映画「愛と喝采の日々」 Turning Point バレエ好きにはたまらない名作
この映画は77年で、10部門のアカデミー賞ノミネートされたのに、無冠に終わるという信じられない結果となりました。この年は、「アニー・ホール」が受賞。「アニー・ホール」を見てないひとからすれば、とんでもない番狂わせだと思うのですが、「アニー・ホール」はまごうことなき傑作なので、この受賞は正しい。
しかし、この「愛と喝采の日々」、間違いなくこの年でノミネートでなければ、たくさん受賞していたと思う。
わたしも、子供のころからバレエを習いたいのに、母にだめといわれて、なぜと思った。この映画をみていたら、絶対バレエをやっていたとおもう。
もう、ぼけて施設にはいっている母に聞いたら「バレエはブルジョアの習い事でお金がかかるから絶対だめとおもっていた」ということでした。
残念。母がもう少し理解があれば、わたしはもっとバレエがうまくなっていたと思う。
ディディとエマの対照的なふたり。
妊娠をしてバレエを捨てて家庭をもってオクラホマでバレエ教室を経営しているディディがシャリー マクレーン。
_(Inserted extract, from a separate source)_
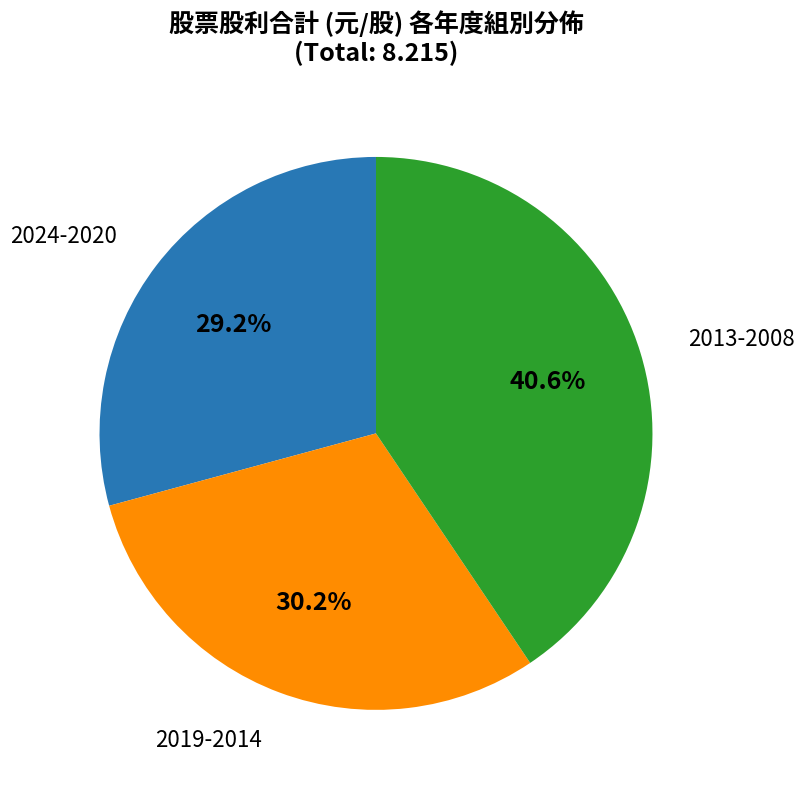

Does any single category account for the majority?

No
家庭をもたずにバレエ人生をまっしぐらのエマをアン バンクフロスト。このアン バンクロフトが素晴らしい。憧れの女性です。
ふたりが再会するくらいから、なんか、とげとげしい。
ディディは妊娠したときに子供を選ぶか、バレエを選ぶかで悩んでいたときに、子供を失うと夫も失うといわれてバレエ人生をあきらめる。
ライバルからいわれた言葉に対して、そのアドバイスに従い、子供をうんだとことをくやんでいる。
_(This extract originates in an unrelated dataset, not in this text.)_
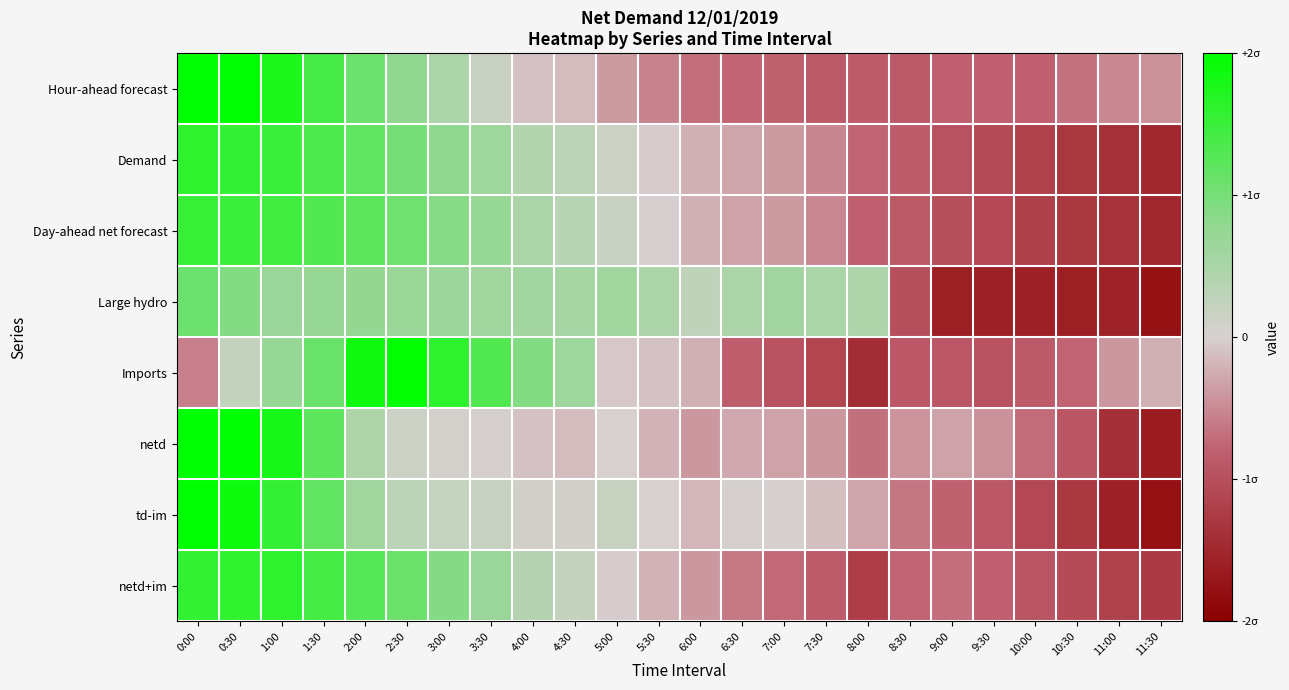

Which has a higher value, 0:30 or 2:30?

0:30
そんなディディがすむオクラホマにエマのAmerican Balltet Theatreのツアーがきてふたりは再会。ディディの娘エミリアは、彼女のバレエスクールでバレエをやっていて、美しく成長した彼女はエマにみそめられてNYCからのツアーに参加するということでNYCにやってくる。
NYCへ娘をひとりでやることが不安でディディは娘とともにNYCにやってきてなんとカーネギーホールに住む。羨ましい。NYCでも生活がとてもすごい。ロシアンティールーム。。。わたしもいったけどいったときはすでにしまっていた。。
バシシニコフがすごくチャーミング。
NYCで再会した元コーチの家に居候生活をしているディディとみんなで朝食をとっているときにバリシニコフ演じるユーリを「彼はベスト。アメリカでも最高」というと「彼はロシア人でしょ?」という言葉。
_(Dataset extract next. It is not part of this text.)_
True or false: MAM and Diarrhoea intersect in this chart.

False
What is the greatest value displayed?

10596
また、オクラホマでもディディの家で開かれたバーティでバレエにまったく興味のない次女がホストとしていろいろケータリングをしていてその席でABTの代表の女がバーカウンターにすわって、「やっと最高峰のバレエ団ができた」という彼女に、次女は「それはアメリカでということでしょ? 」って冷たい言葉。アメリカのバレエ団は尊敬されていない。。ABTはバリシニコフ、バランシンなどがきてかわった。。
ABTもこの頃が一番よかったのでは?なんといってもバリシニコフがいたわけだし。。
アメリカは偉大なる他者。
それは音楽など、色々な意味でもかわらない。。。
この映画は、バレエの醍醐味がつまっているけど、やはり核心をついているのは、人生を描いているということ。友情を描いていること、青春の浅はかさ、そして、輝きを描いていること。
ディディの娘、レスリー ブラウンが演じている。輝くばかりの美しさ、可愛らしさ、いじらしさ、頑固さがあって、それが母のディディ、エマからすると眩しい。
でも、さらに人生を歩んで、悔いがないわといっているエマとディディのふたりはもっと美しい。
ひとはみんな誰かが妬ましく、自分はつまらない人間、なんて、無駄なことをしていたのかと否定したくなるけど、それはそうじゃないと思わせてくれる。。でも、がんばってきたエマ、ディディだからできること。
あと、ふたりとも才能があったということも重要。
バレエは才能が左右する。。
天性のものが左右するから。
ヌレエフはだれよりも努力したといわれるけど、怪物なみの運動神経があったらしい。
努力できるのも才能。なによりもとりつかれたようにその道をいけるというのが、また、才能なんだわと思った。